Daily Devotion for October 9, 2011
Our Father, who art in heaven, hallowed be thy name. Thy kingdom come; Thy will be done, on earth as it is in heaven. Give us this day our daily bread, and forgive us our trespasses, as we forgive those who trespass against us. And lead us not into temptation, but deliver us from evil.
For Thine is the kingdom, and the power, and the glory, forever and ever.
Prayer for the Morning
Lord, teach me to number my days aright, that I may gain wisdom of heart.
Help me do today the things that matter, not to waste the time I have.
The moments I have are precious, Lord, see that I count them dear. Teach me to number my days aright. Fill me this day with your kindness, that I may be glad and rejoice all the days of my life. Through Christ I pray,
Prayer of Praise (from Psalm 86)
Give ear, O Lord, to my prayer; and attend to the voice of my supplications. In the day of my trouble I will call upon you: for you will answer me.
Among the gods there is none like you, O Lord; and no works like those you have done. All nations whom you have made will come and worship before you, O Lord; and will glorify your name.
For you are great, and do wondrous things: you are God alone.
Teach me your way, Lord, and I will walk in your truth: unite my heart to fear your name. I will praise you, O Lord my God, with all my heart: and I will glorify your name forever.
The Lord bless us and keep us. The Lord make his face to shine upon us, and be gracious unto us. The Lord lift up his countenance upon us, and give us peace, this day and evermore.
Think of the day ahead in terms of God with you, and visualize health, strength, guidance, purity, calm confidence, and victory as the gifts of His presence.(Additional prayers may be found at Prayers for All Occasions.)
Diligence is man’s precious possession.
Romans 3:21-26 (ESV)
The Righteousness of God Through Faith - Justification 
But now the righteousness of God has been manifested apart from the law, although the Law and the Prophets bear witness to it — the righteousness of God through faith in Jesus Christ for all who believe.
For there is no distinction: for all have sinned and fall short of the glory of God, and are justified by his grace as a gift, through the redemption that is in Christ Jesus, whom God put forward as a propitiation by his blood, to be received by faith. This was to show God's righteousness, because in his divine forbearance he had passed over former sins.
It was to show his righteousness at the present time, so that he might be just and the justifier of the one who has faith in Jesus.
Notes on the Scripture
Paul now reaches the argument he has been leading up to. Discussions of this passage have filled books; but since we only have a few paragraphs, let's explore Paul's concept of justification.

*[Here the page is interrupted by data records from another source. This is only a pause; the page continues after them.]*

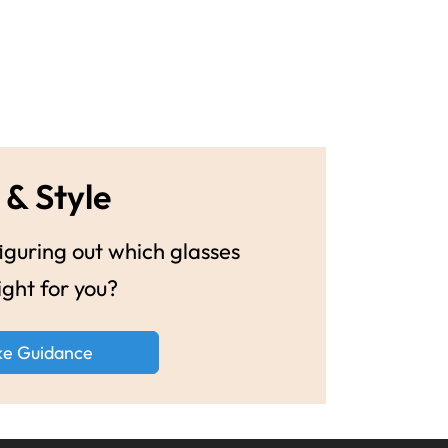
 & Style
guring out which glasses
ight for you?
ke Guidance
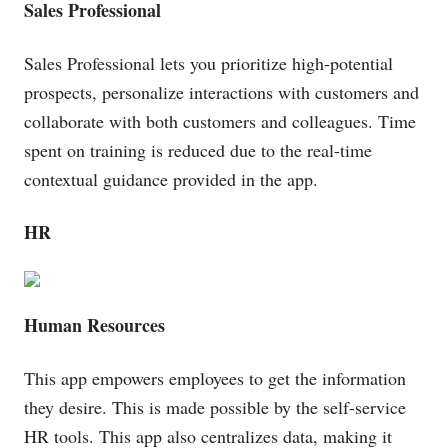
Sales Professional
Sales Professional lets you prioritize high-potential
prospects, personalize interactions with customers and
collaborate with both customers and colleagues. Time
spent on training is reduced due to the real-time
contextual guidance provided in the app.
HR
Human Resources
This app empowers employees to get the information
they desire. This is made possible by the self-service
HR tools. This app also centralizes data, making it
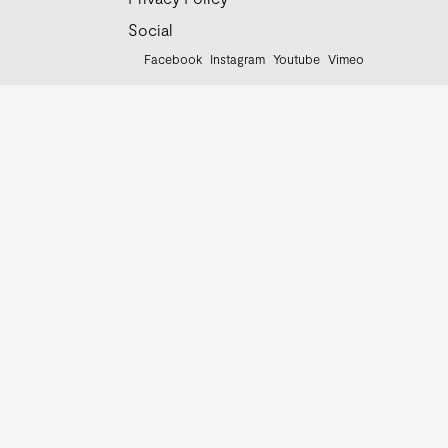
Social
Facebook
Instagram
Youtube
Vimeo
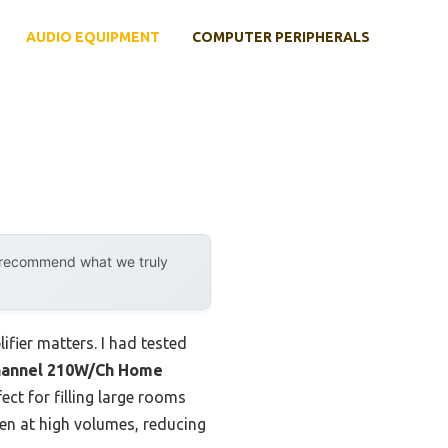
AUDIO EQUIPMENT
COMPUTER PERIPHERALS
y recommend what we truly
fier matters. I had tested
hannel 210W/Ch Home
ct for filling large rooms
en at high volumes, reducing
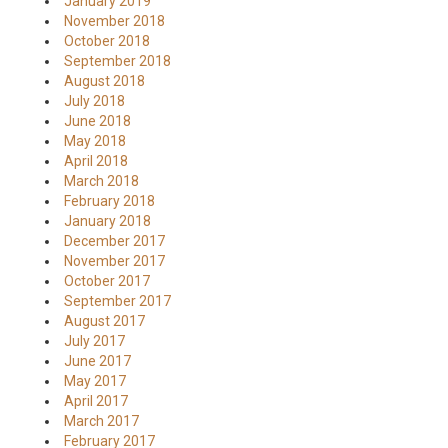
January 2019
November 2018
October 2018
September 2018
August 2018
July 2018
June 2018
May 2018
April 2018
March 2018
February 2018
January 2018
December 2017
November 2017
October 2017
September 2017
August 2017
July 2017
June 2017
May 2017
April 2017
March 2017
February 2017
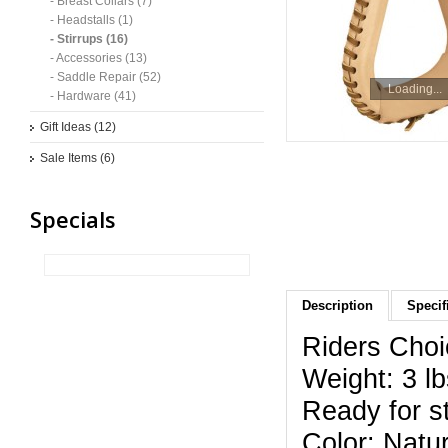
- Breast Collars (7)
- Headstalls (1)
- Stirrups (16)
- Accessories (13)
- Saddle Repair (52)
Loading...
- Hardware (41)
Gift Ideas (12)
Sale Items (6)
Specials
Description
Specif
Riders Choi
Weight: 3 lb
Ready for st
Color: Natur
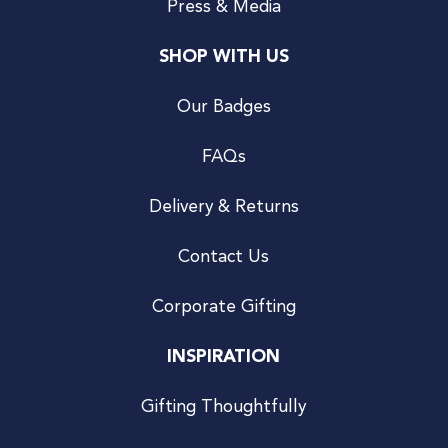
Press & Media
SHOP WITH US
Our Badges
FAQs
Delivery & Returns
Contact Us
Corporate Gifting
INSPIRATION
Gifting Thoughtfully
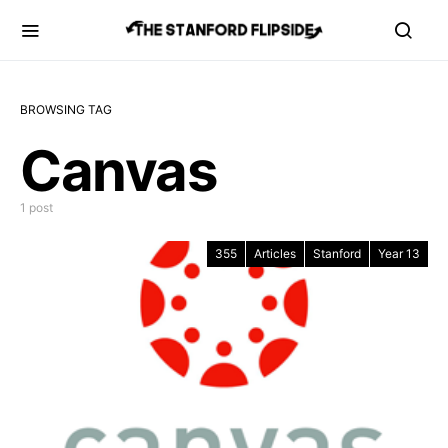
BROWSING TAG
Canvas
1 post
355
Articles
Stanford
Year 13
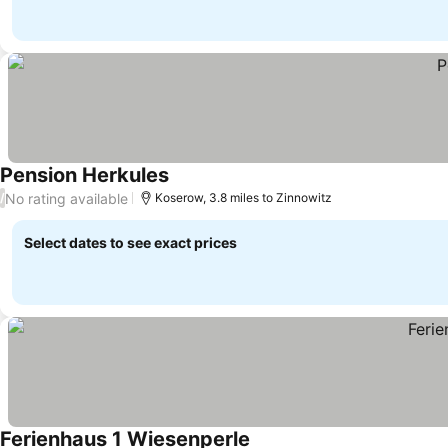
Pension Herkules
See prices
No rating available
/
Koserow, 3.8 miles to Zinnowitz
Select dates to see exact prices
Ferienhaus 1 Wiesenperle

Everybody sins. A normal human being simply cannot live a life without sin. Jimmy Carter famously pointed out — in an interview with Playboy Magazine, of all places — that a man, seeing an attractive woman, will lust in his heart, meaning more generally, that sin cannot be avoided. The general principle applies to every man and every woman. You will covet, for example; there's no stopping it completely. In your life, you will see something that belongs to someone else and want it.
But if we all sin, time and time again, how can we possibly expect that God will not judge us guilty and condemn us? It is because we are justified by our faith in Christ. But what does this actually mean?

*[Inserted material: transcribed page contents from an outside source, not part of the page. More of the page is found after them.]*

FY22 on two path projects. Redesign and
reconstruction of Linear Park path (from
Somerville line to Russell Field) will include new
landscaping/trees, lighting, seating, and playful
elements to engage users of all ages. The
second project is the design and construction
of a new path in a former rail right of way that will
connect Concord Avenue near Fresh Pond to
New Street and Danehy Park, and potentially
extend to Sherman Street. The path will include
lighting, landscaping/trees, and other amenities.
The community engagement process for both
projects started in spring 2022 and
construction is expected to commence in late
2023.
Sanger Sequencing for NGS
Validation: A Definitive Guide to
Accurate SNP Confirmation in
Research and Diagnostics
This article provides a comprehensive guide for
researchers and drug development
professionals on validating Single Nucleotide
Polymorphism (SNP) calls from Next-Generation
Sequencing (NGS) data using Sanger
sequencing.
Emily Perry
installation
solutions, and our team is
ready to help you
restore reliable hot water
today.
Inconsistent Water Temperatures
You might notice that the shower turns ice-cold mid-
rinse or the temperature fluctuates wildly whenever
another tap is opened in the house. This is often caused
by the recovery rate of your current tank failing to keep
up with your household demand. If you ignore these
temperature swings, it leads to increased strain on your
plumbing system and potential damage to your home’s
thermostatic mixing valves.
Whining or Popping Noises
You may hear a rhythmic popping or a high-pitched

"Justify" can be a confusing word. It is one of those words you hear in church or Bible study and probably are willing to put it in a category of "religious words that I don't really understand precisely but get the general drift". But it is not that hard to understand exactly how "justify" is used in the Bible, because the term is still used today in daily life.
"Justify" usually refers to a specific instance of conduct that looks like it is wrong — illegal, immoral, or contrary to a rule. We justify our conduct if we show a reason why we are not guilty. Self-defense is justification for homicide; a person will go to prison for intentionally killing someone, but if he proves that the only reason he did it was that the victim was trying to kill him, he is justified. He is therefore innocent.
Getting back to Romans, we will one day appear before God to be judged. Unfortunately, our record will contain countless inexcusable sins. We will be guilty, and we will be subject to God's wrath. God is not going to accept "it is my nature" — that is what Paul proved in the first two chapters of Romans.
But "We have an advocate with the Father, Jesus Christ the righteous." (John 2:1. Christ will speak up for us. Although we are guilty of sin, every sin will be justified — Christ will provide justification for us, by grace. And by our faith in Him, we will be found innocent of the sin we have committed in our lives.